Yes I am using memory channel. The boxes have 16GB RAMs, we're running with
8GB heap each.
Each memory channel capacity is 1 Million (4 Sinks so 4 Million in total),
and transaction size is 10K per sink.
Batch size is also set to 10K, we've played with these values , but the
issue is persistent.
Can you elaborate as to what issues these are, and what exactly takes place
A step by step deconstruction of the problem would really help me in
understanding what's going on.
On Fri, Oct 4, 2013 at 11:57 AM, Hari Shreedharan <[EMAIL PROTECTED]
> Are you using the Memory Channel on the agents? We do know that there
> might be some issues when the memory channel is used when the heap is
> pretty large. We are wokring to resolve it.
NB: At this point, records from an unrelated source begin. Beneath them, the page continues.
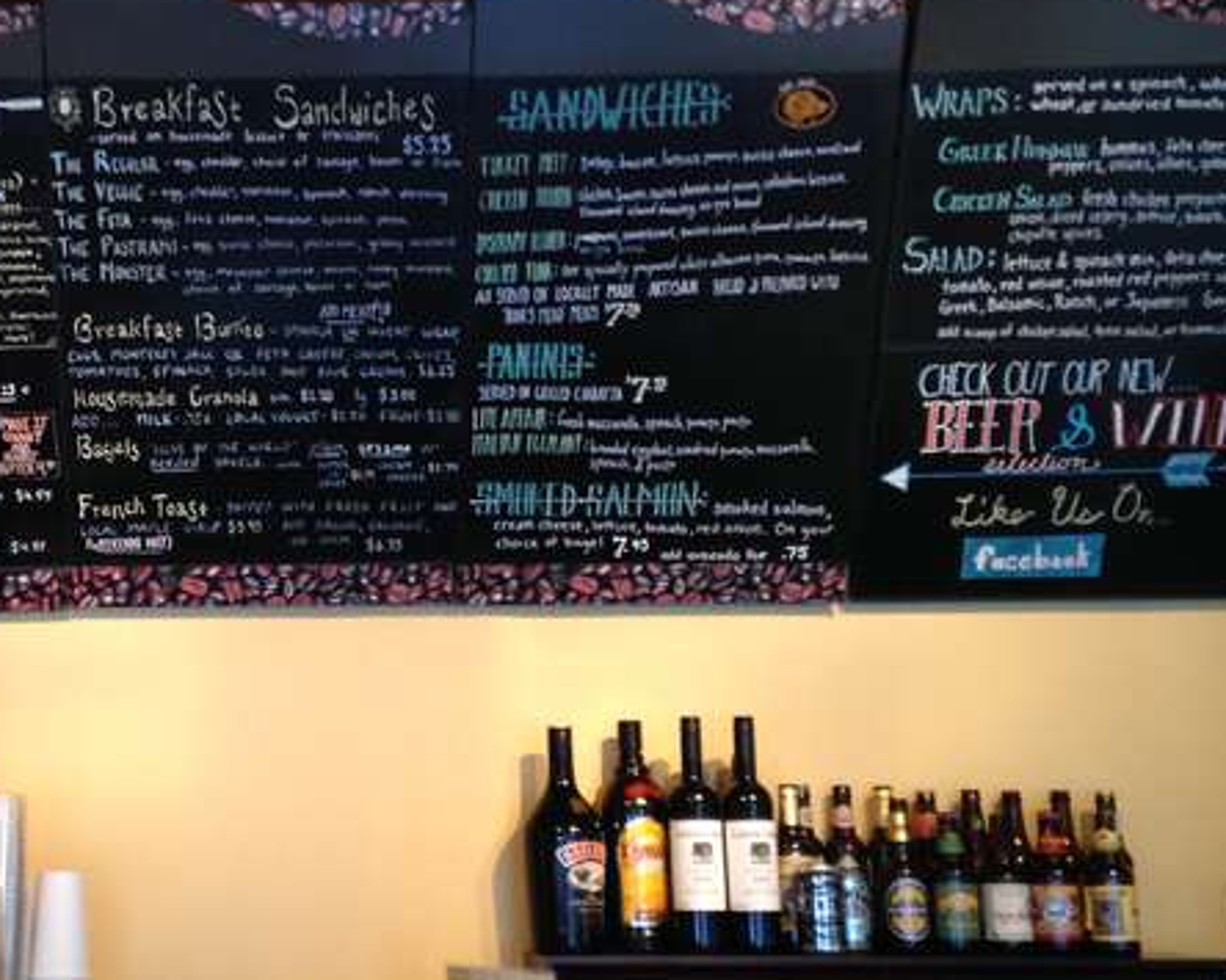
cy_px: 566
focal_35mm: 58
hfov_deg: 31.8
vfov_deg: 26.2
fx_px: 2104
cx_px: 271
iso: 100
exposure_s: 1/20
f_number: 2.4
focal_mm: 4.12
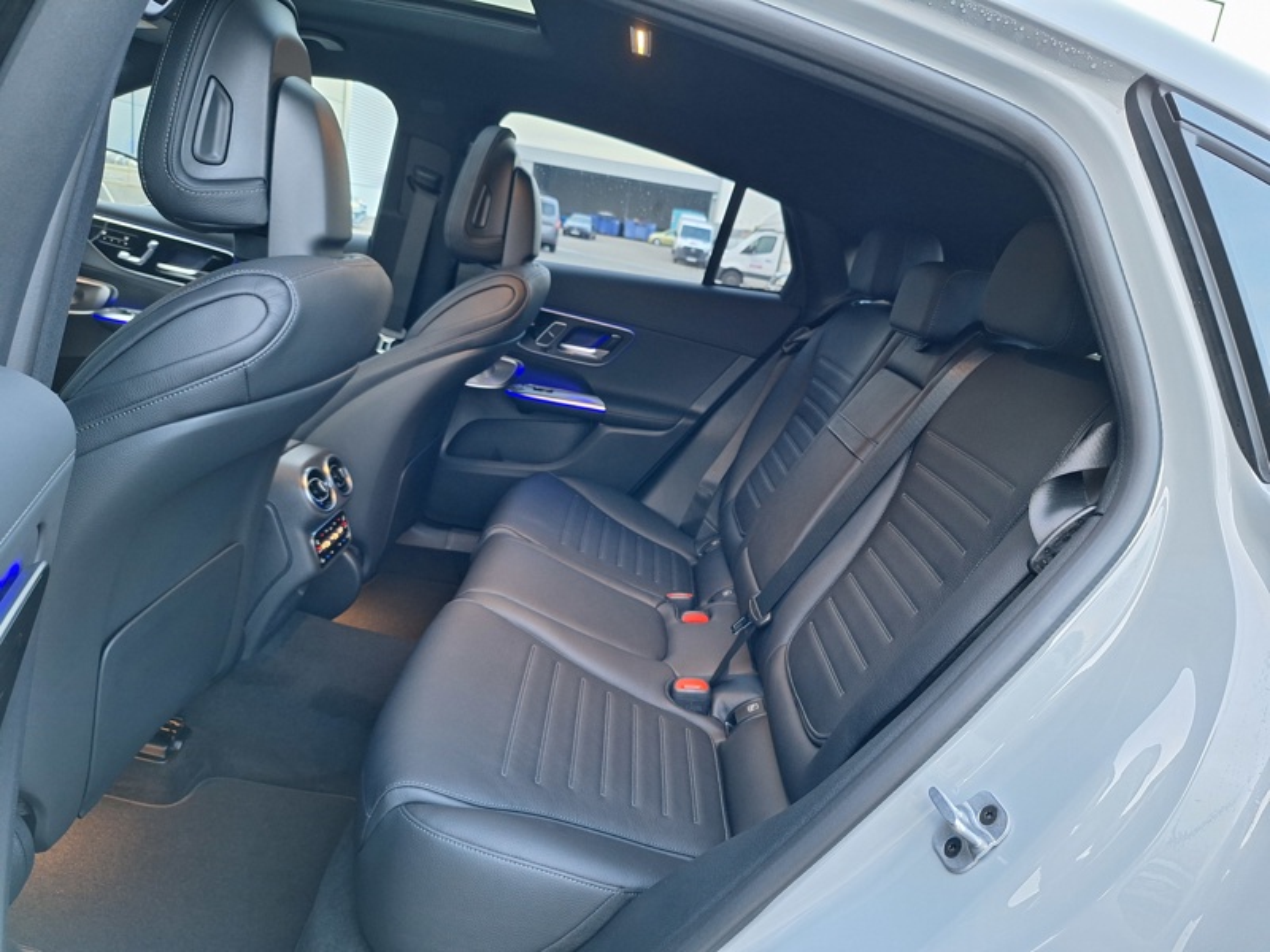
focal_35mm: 23
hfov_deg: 73.9
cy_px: 476
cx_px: 635
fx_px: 844
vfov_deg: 58.9
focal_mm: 5.54
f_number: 1.8
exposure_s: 1/33
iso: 320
> On Friday, October 4, 2013 at 5:34 AM, Bhaskar V. Karambelkar wrote:
> We've a client JVM process which uses flume client SDK
> (NettyAvroRPCClient) to push events to a flume source which ultimately
> lands in HDFS.
> On production we're still on flume 1.3, and one thing we find consistently
> is that under heavy load, the client JVM hangs. We've narrowed it down to
> the Flume client SDK,
> From what I suspect a long GC pause in flume agent, causes disconnects in
> avro client, which can lead to client JVM hangs.
> We're getting event's at the rate of about 25,000/sec, which are
> distributed across 8 clients, and they in turn forward them to 24 flume
> sources ( 6 boxes with 4 sources each). and each source writes to HDFS
> (i.e. 24 HDFS sinks as well).
> I tried switching flume agents GC to G1, which sort of helped, earlier the
> client JVM hangs were about 5 mins apart, now it's about 10 mins, so there
> is some progress.
> Question is how to completely eliminate these hangs. The hang is so bad, I
> can't even get the JVM to do a thread dump, so possible way for me to
> investigate what caused the JVM to hang.
> Could upgrading to 1.4, and using Thrift source help ?